I work a regional trauma center and our docs are totally behind the times.Our docs are not proactive in learning new things pertaining to ventilation and if they are they surely aren't practicing it.
1. We still put some acute patients on simv
2. We use mostly cmv(drager xl) with vt 10 ml/kg ibw and +5 of peep. If we do use more than +5 our docs first objective is to decrease the peep to +5.Sometimes won't order more peep till pt is on 100% with poor po2's
3.Docs won't use APRV.
4.Docs want weans to go for hours on end with no plan to extubate(bid to 12hrs).
5.Docs still order weans of psv +10 and peep +5, despite ATC.
6.Docs won't order recruitment on patients with bibasilar atelectasis.
This is a very frustating place to work at times for a proactive RRT. What is a therapist to do? How do you get pulmonary docs to change their ways? How did all of you get to the 21st century of ventilation?
Chris Hanson RN, RRT-NPS, CPFT, AE-C
ER Registered Nurse
Grand Junction, Colorado
I feel your pain. About five years ago I had the same problem. I worked in a 300+ bed regional hospital. We used the origan Draeger vents and were looking at new models, we demo'ed the PB840, Servoi, DraegerXL. We chose the best, the XL. We had twelve pulmonary doc's and maybe two would use small VT high rate. One day in the ICU a pulm doc was talking to a nurse and said "I don't know what else to do". I overheard and said that I do. I suggested APRV and he said ok. I also suggested that we call ICON and he talk to DR Habashi. He did and APRV work great for the client(didn't change outcome, but he was impressed). The rest of the physicians eventually followed suit. This didn't happen without opposition. One of the older pulm doc's said that APRV has been around since the 80's, which is true. He was right but not "Habashi APRV". In the 80's we did not have Draeger's active exhalation valve and ATC. What you need is one physician champion to use APRV correctly. I believe that research will show that APRV/BILEVEL is supieror to ARDSnet protocol(small VT and high rate). Erlanger in Chattonooga, TN is researching and to my knowledge is not yet published.
I have the fortune of working at the U of M Medical Center in Ann Arbor, Michigan and the doctors there are on the cutting edge of technology and aren't afraid to use it. The hospital has the money to invest in new treatment modalities, new vents, etc. and actually listen to the RTs when it comes to how best to ventilate our patients.
I've been in your shoes more times then I care to mention. Unfortunately we happen to be our own worst enemies (We being RTs). It's nothing to be proud of but I've been terminated from a few jobs in my life and crusty old physicians are the main reason. We need more RT's who are willing to speak up and not worry that they might rock the boat. I follow a simple rule...do what's right for the patient and whatever happens at least I can sleep at night. Show a little passion for you work and figure out how to get your point across without stepping on to many toes.
Whatever you do don't let them turn you into a zombie RT who's main objective each day is to get his Q4 vent checks done.
Check out http://www.pulmonaryreviews.com/march02/myway.html
Well educated, trained and informed RCPs are the most powerful force for the application of cutting edge care in the healthcare industry. The greatest source of burnout for this group is physicians, nurses and administrators who do not realize this and treat us accordingly. Arm yourself with up to date data, be ready when they are stumped and show them what you can do. If you are not getting that opportunity routinely or you think you never will you might want to move on or just give up and go mindless (not recomended)The science really works. Why these crusty old school docs choose not to recognize that is very frustrating. We feel your pain. Good luck GJ,RRT. Keep posting and keep us posted.
I understand your frustration. Is your center a teaching facility?
I've learned that working at a teaching facility allows you to be more PROACTIVE in newer modalities/therapies.

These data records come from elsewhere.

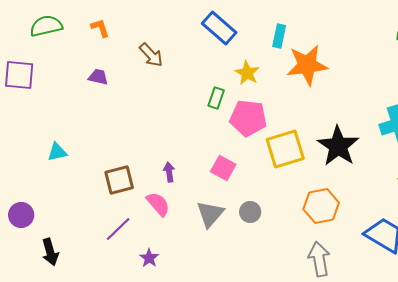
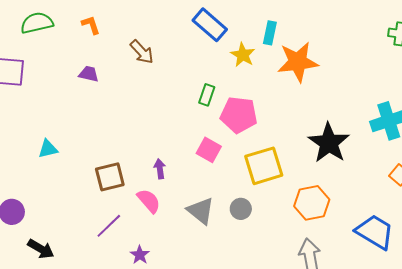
yellow star: (247, 73) -> (243, 55), moved
yellow square: (285, 149) -> (264, 166), moved
pink square: (223, 168) -> (209, 150), moved
gray triangle: (210, 214) -> (201, 211), turned -32
black arrow: (50, 252) -> (41, 249), turned -44

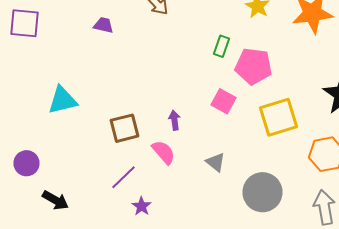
cyan triangle: (48, 149) -> (62, 100), size x1.5
gray circle: (241, 209) -> (262, 192), moved, size x1.8
gray triangle: (201, 211) -> (216, 162), size x0.7
purple star: (140, 255) -> (142, 206), moved

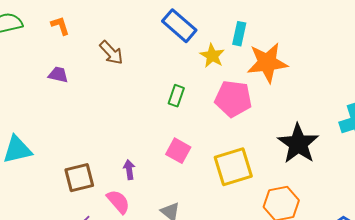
pink pentagon: (254, 66) -> (233, 99), moved

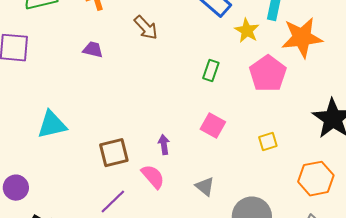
pink pentagon: (233, 99) -> (268, 74), turned 30
yellow square: (233, 167) -> (268, 142), size x0.5

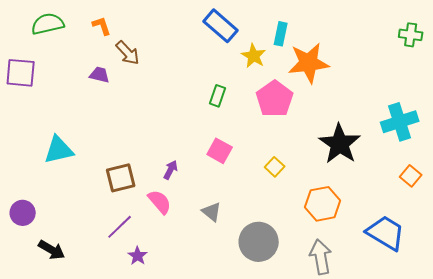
brown arrow: (146, 28) -> (128, 53), moved
yellow square: (268, 142) -> (275, 167), turned -30
purple arrow: (164, 145) -> (171, 170), turned 36

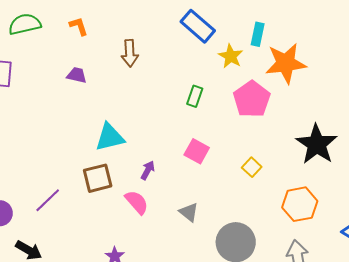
brown arrow: (128, 53) -> (130, 53), moved, turned 40
cyan triangle: (59, 150) -> (110, 137), moved
purple line: (120, 227) -> (48, 200), moved

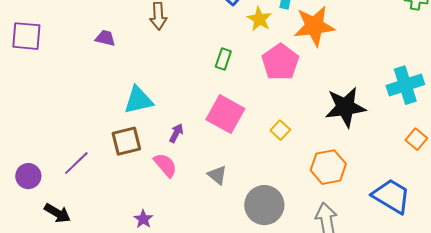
black star: (317, 144) -> (345, 107), turned 30
pink square: (197, 151) -> (225, 114), size x1.5

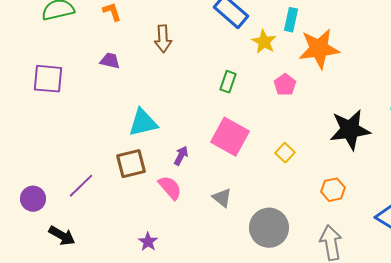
purple square: (26, 36) -> (48, 79), moved
pink pentagon: (280, 62) -> (285, 85), size x0.6
orange hexagon: (328, 167) -> (333, 190), size x0.7

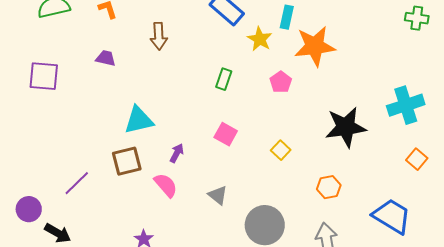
pink square: (230, 137) -> (226, 134), size x0.6
purple circle: (33, 199) -> (29, 209), moved

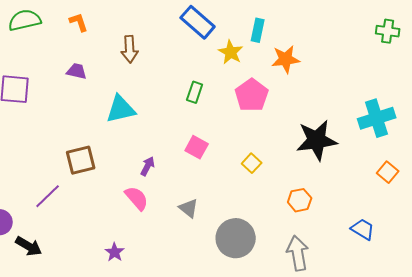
orange star: (315, 46) -> (286, 59), size x0.7
pink pentagon: (281, 82) -> (252, 95), size x1.5
cyan triangle: (139, 120) -> (121, 109), moved
brown square: (127, 161) -> (81, 160), moved
blue trapezoid: (392, 216) -> (363, 229), size x0.6

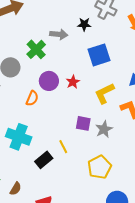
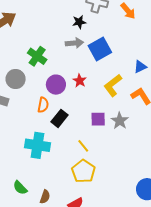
gray arrow: (59, 34) -> (74, 43), moved
black rectangle: (44, 160) -> (59, 118), moved
yellow pentagon: (99, 167) -> (83, 171), moved

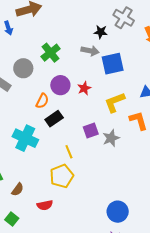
purple square: (98, 119) -> (91, 130), turned -35

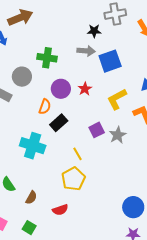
gray cross: (124, 18) -> (115, 14), turned -35
green cross: (51, 53) -> (47, 58), turned -36

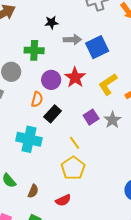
black star: (94, 31) -> (51, 23), moved
red star: (85, 89) -> (75, 77), size x1.5

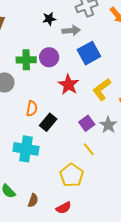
black star: (51, 23) -> (49, 19), moved
gray arrow: (72, 40) -> (71, 31), moved
purple circle: (51, 80) -> (49, 57), moved
yellow line: (75, 143) -> (89, 149), moved

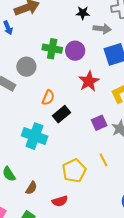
yellow line: (89, 149) -> (104, 160), moved

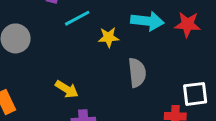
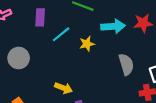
gray semicircle: (137, 73) -> (126, 64), moved

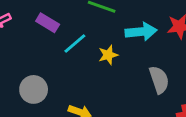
purple rectangle: (40, 17) -> (48, 23), turned -60
gray circle: (19, 58) -> (34, 89), moved

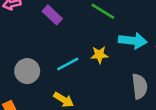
cyan line: (75, 44) -> (68, 64), moved

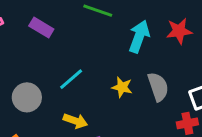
cyan arrow: (133, 41) -> (139, 37), turned -64
yellow star: (99, 55) -> (122, 87), moved, turned 30

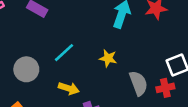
gray semicircle: (158, 87) -> (138, 83), moved

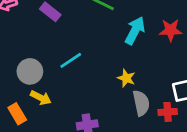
yellow star: (108, 58) -> (126, 78), moved
yellow arrow: (69, 88) -> (41, 98), moved

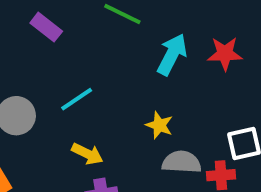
yellow arrow: (41, 98) -> (87, 154), moved
gray semicircle: (141, 103) -> (182, 162), turned -75

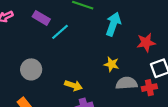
red star: (225, 54) -> (146, 43), moved
cyan line: (77, 99) -> (60, 32), moved

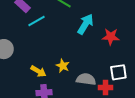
red star: (146, 43) -> (111, 37), moved
yellow star: (111, 64) -> (63, 66), moved

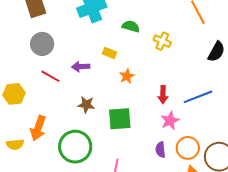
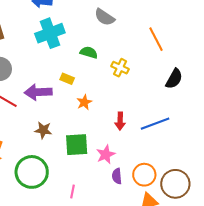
purple arrow: (81, 67) -> (38, 92), size x1.5
pink star: (170, 121) -> (106, 154), moved

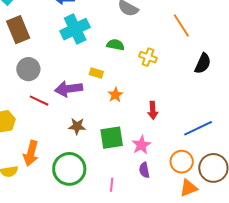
blue line: (155, 124) -> (198, 128), moved
purple semicircle: (117, 176) -> (144, 170), moved

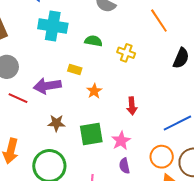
cyan cross: (75, 29) -> (53, 26), turned 36

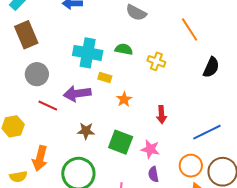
cyan cross: (53, 26) -> (88, 53), moved
green square: (91, 134) -> (121, 142), turned 30
pink star: (121, 141) -> (150, 149), turned -30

When we got new Servo i's, the first thing I wanted to learn was BiVent. We were using 300's before, so no comparison.
It's been about a year and half and now, when a trauma doc or pulm doc asks me "How come bed# isn't on BiVent, I get chills.LOL!
fztella mentioned above:
"Show a little passion for you work and figure out how to get your point across without stepping on to many toes".
What a great statement!
And Gary stated:"Arm yourself with up to date data, be ready when they are stumped and show them what you can do".
Well said Gary. That golden moment to shine and show them what you can do....you will be rewarded.
The day I stop getting chills at work...I'll turn in my license.
Good luck and hang in there!
I have seen this syndrome before GJ,
Since you may only hunt down cranky olde physicians during the corect season, and cattle have been banned in some states, it is fair to say that with any physician success and objectives can be obtained by letting the "teah you".
What I mean to say is to load up on current trends, data and community standards and discuss what you have been learning with what their practice is.
The are still alot of the "crusty" generation around and they feel threatened by what we are really doing. Good strong evidenced based protocols and a young gun to champion them is the best palce to start.
Figure out how much longer that the older Drs. will still be in practice and focus on their replacments. You have to accept the fact that sometimes you can't teach an old dog new tricks.